Neal · #8 (**permalink**) 03-09-2007, 08:10 PM

Very good,

I see you have CCleaner, run a scan useing the windows tab only up front by default and let it clean what it finds.

Have you checked to see if you need to defrag?

Also you add/remove program is showing this:

BitDefender Free Edition v10
ClamWin Free Antivirus 0.91.2
NOD32 antivirus system

Way to much anti-virus protection which will slow down your PC and actually lower your protection. Suggest you remove all but one then do a search on your PC for any existing files or folders maybe left behind from the two you uninstall.

1. Download this file - COMBOFIX
2. Double click combofix.exe & follow the prompts.
3. When finished, it will produce a log for you. Post that log in your next reply

Note:
Do not mouseclick combofix's window whilst it's running. That may cause it to stall.

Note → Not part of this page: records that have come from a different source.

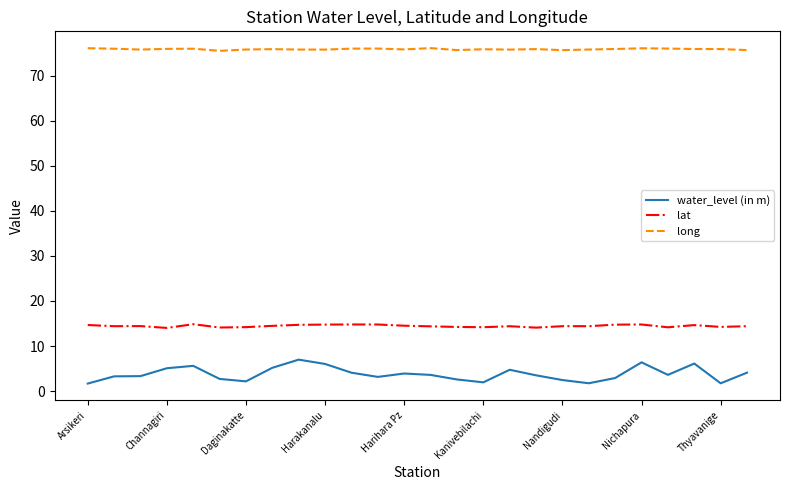

What is the difference between the maximum and minimum values in the water_level (in m) series?

5.3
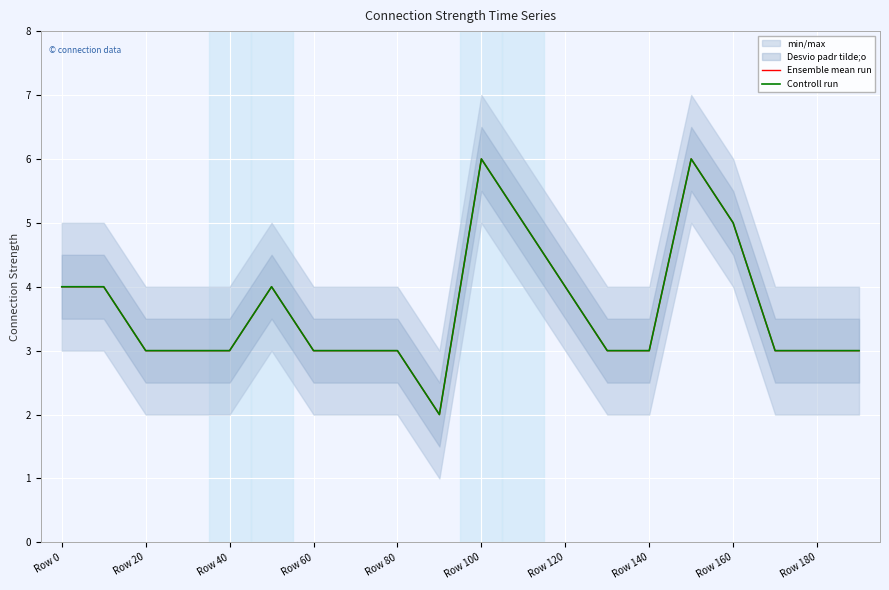

True or false: Controll run and Ensemble mean run intersect in this chart.

False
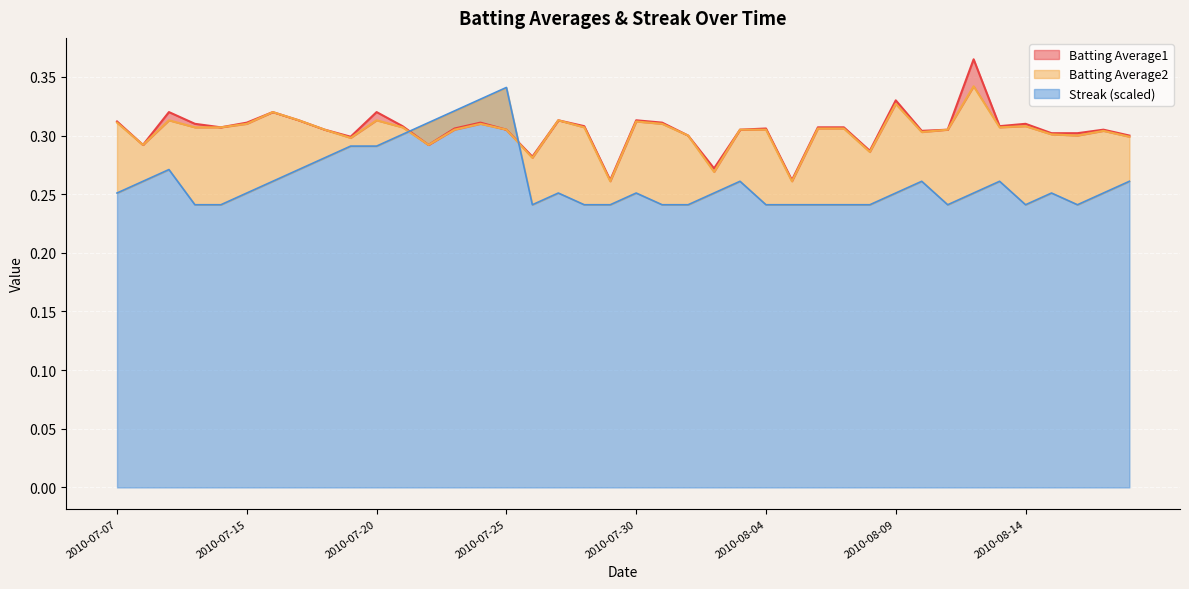

Reading left to right, list all the values displayed in this chart.

Batting Average1: 2010-07-07=0.3	2010-07-08=0.3	2010-07-09=0.3	2010-07-10=0.3	2010-07-11=0.3	2010-07-15=0.3	2010-07-16=0.3	2010-07-17=0.3	2010-07-18=0.3	2010-07-19=0.3	2010-07-20=0.3	2010-07-21=0.3	2010-07-22=0.3	2010-07-23=0.3	2010-07-24=0.3	2010-07-25=0.3	2010-07-26=0.3	2010-07-27=0.3	2010-07-28=0.3	2010-07-29=0.3	2010-07-30=0.3	2010-07-31=0.3	2010-08-01=0.3	2010-08-02=0.3	2010-08-03=0.3	2010-08-04=0.3	2010-08-05=0.3	2010-08-06=0.3	2010-08-07=0.3	2010-08-08=0.3	2010-08-09=0.3	2010-08-10=0.3	2010-08-11=0.3	2010-08-12=0.4	2010-08-13=0.3	2010-08-14=0.3	2010-08-15=0.3	2010-08-16=0.3	2010-08-17=0.3	2010-08-18=0.3
Batting Average2: 2010-07-07=0.3	2010-07-08=0.3	2010-07-09=0.3	2010-07-10=0.3	2010-07-11=0.3	2010-07-15=0.3	2010-07-16=0.3	2010-07-17=0.3	2010-07-18=0.3	2010-07-19=0.3	2010-07-20=0.3	2010-07-21=0.3	2010-07-22=0.3	2010-07-23=0.3	2010-07-24=0.3	2010-07-25=0.3	2010-07-26=0.3	2010-07-27=0.3	2010-07-28=0.3	2010-07-29=0.3	2010-07-30=0.3	2010-07-31=0.3	2010-08-01=0.3	2010-08-02=0.3	2010-08-03=0.3	2010-08-04=0.3	2010-08-05=0.3	2010-08-06=0.3	2010-08-07=0.3	2010-08-08=0.3	2010-08-09=0.3	2010-08-10=0.3	2010-08-11=0.3	2010-08-12=0.3	2010-08-13=0.3	2010-08-14=0.3	2010-08-15=0.3	2010-08-16=0.3	2010-08-17=0.3	2010-08-18=0.3
Streak: 2010-07-07=0.3	2010-07-08=0.3	2010-07-09=0.3	2010-07-10=0.2	2010-07-11=0.2	2010-07-15=0.3	2010-07-16=0.3	2010-07-17=0.3	2010-07-18=0.3	2010-07-19=0.3	2010-07-20=0.3	2010-07-21=0.3	2010-07-22=0.3	2010-07-23=0.3	2010-07-24=0.3	2010-07-25=0.3	2010-07-26=0.2	2010-07-27=0.3	2010-07-28=0.2	2010-07-29=0.2	2010-07-30=0.3	2010-07-31=0.2	2010-08-01=0.2	2010-08-02=0.3	2010-08-03=0.3	2010-08-04=0.2	2010-08-05=0.2	2010-08-06=0.2	2010-08-07=0.2	2010-08-08=0.2	2010-08-09=0.3	2010-08-10=0.3	2010-08-11=0.2	2010-08-12=0.3	2010-08-13=0.3	2010-08-14=0.2	2010-08-15=0.3	2010-08-16=0.2	2010-08-17=0.3	2010-08-18=0.3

Post a new hijackthis log also please.

Inspired · #9 (**permalink**) 03-09-2007, 09:17 PM

Hi Neal,
Implementing all that in a moment.
With regards to the multiple virus scanners.
My understanding is this. Of the three there, only NOD32 is an active file monitor (an active resident scanner/monitor). ClamAV and BitDefender 10 (free version) are both passive (scan on demand) scanners. When I use either of these scan-on-demand scanners, I temporarily turn off the NOD32 AMON component (so that it does not check each file that the passive scanner is checking at the same moment). Then when the passive scanner has done its thing, I turn AMON (NOD active monitor) back on.

Is there something wrong with that way of going about things that I should know about?

Cheers,
Jonathan

Neal · #10 (**permalink**) 04-09-2007, 08:48 PM

As long as only one is running in the back ground your ok.